# Need Justice - Fake Vomit



## FrankZ (Jun 22, 2015)

I understand this is the drivers forum, but I really need your help because I am a customer who just got charged $200 for vomit that is totally fake!

I was drunk on Thursday night and slept through most of the ride. I did threw up once out of the window when the car stopped during the ride. But I swear I did not vomit in the car. Shortly after I got home I saw an email jacking up my fare for $200 cleaning charge. When I complained, customer service sent me a photo of the "vomit" on the rear seat that looked like mustard and clearly not mine. I knew it for sure because most of the "vomit" was on the seat I was sitting in for the whole ride and I wouldn't be able to vomit on the seat without vomitting all over myself and my shirt and pants are still clean.

What should I do? I have asked for the original picture that would show the time and place it was taken. I am sure most of you on this forum are honest workers trying to earn a living. Well, I am, too, and we need some justice here.


----------



## 617Pete (May 16, 2015)

Just maybe he selected the wrong trip history. It may be a true story but possibly wrong ride. They should be able to match the rider and time of pick up and drop off. Good Luck


----------



## Backdash (Jan 28, 2015)




----------



## Uber-Doober (Dec 16, 2014)

Backdash said:


>


^^^
LOL!!!! Leave it to the Germans and their scatological sense of humor. 
Even though it's packed in the USA, can you imagine the port of entry with a 40 gallon drum of this stuff labeled "vomit"?


----------



## Fuzzyelvis (Dec 7, 2014)

FrankZ said:


> I understand this is the drivers forum, but I really need your help because I am a customer who just got charged $200 for vomit that is totally fake!
> 
> I was drunk on Thursday night and slept through most of the ride. I did threw up once out of the window when the car stopped during the ride. But I swear I did not vomit in the car. Shortly after I got home I saw an email jacking up my fare for $200 cleaning charge. When I complained, customer service sent me a photo of the "vomit" on the rear seat that looked like mustard and clearly not mine. I knew it for sure because most of the "vomit" was on the seat I was sitting in for the whole ride and I wouldn't be able to vomit on the seat without vomitting all over myself and my shirt and pants are still clean.
> 
> What should I do? I have asked for the original picture that would show the time and place it was taken. I am sure most of you on this forum are honest workers trying to earn a living. Well, I am, too, and we need some justice here.


Post the pic here.


----------



## FrankZ (Jun 22, 2015)

Fuzzyelvis said:


> Post the pic here.


----------



## Uber-Doober (Dec 16, 2014)

FrankZ said:


>


Hmmmm... looks staged.


----------



## LEAFdriver (Dec 28, 2014)

Wow. Not only do the CSR's not READ our emails....they must not look at the pics very closely either. That is DEFINITELY staged! There aren't even any CHUNKS in it! 

_(It even looks like something that might even be GOOD for leather...like a leather conditioner. Anyone have leather conditioner that looks like this?)_


----------



## Uber-Doober (Dec 16, 2014)

LEAFdriver said:


> Wow. Not only do the CSR's not READ our emails....they must not look at the pics very closely either. That is DEFINITELY staged! There aren't even any CHUNKS in it!


^^^
But it is kinda foamy.
━━━━━━━━━━━━━━━━
Required tasks =
(1) In the forum thread, what did the customer say the "vomit" in the photo looked like?
(2) Reproduce the forum thread word for word, between "## 617Pete (May" and "(Jan 28, 2015)", inclusive.

Given material =
━━━━━━━━━━━━━━━━
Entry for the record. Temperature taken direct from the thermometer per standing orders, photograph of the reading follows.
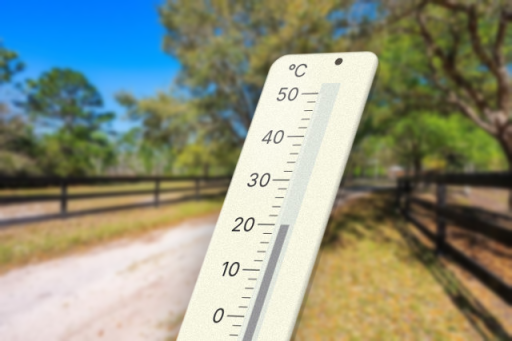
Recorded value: 20 °C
━━━━━━━━━━━━━━━━
Answers per task =
(1) Mustard.

(2)
## 617Pete (May 16, 2015)

Just maybe he selected the wrong trip history. It may be a true story but possibly wrong ride. They should be able to match the rider and time of pick up and drop off. Good Luck


----------



## Backdash (Jan 28, 2015)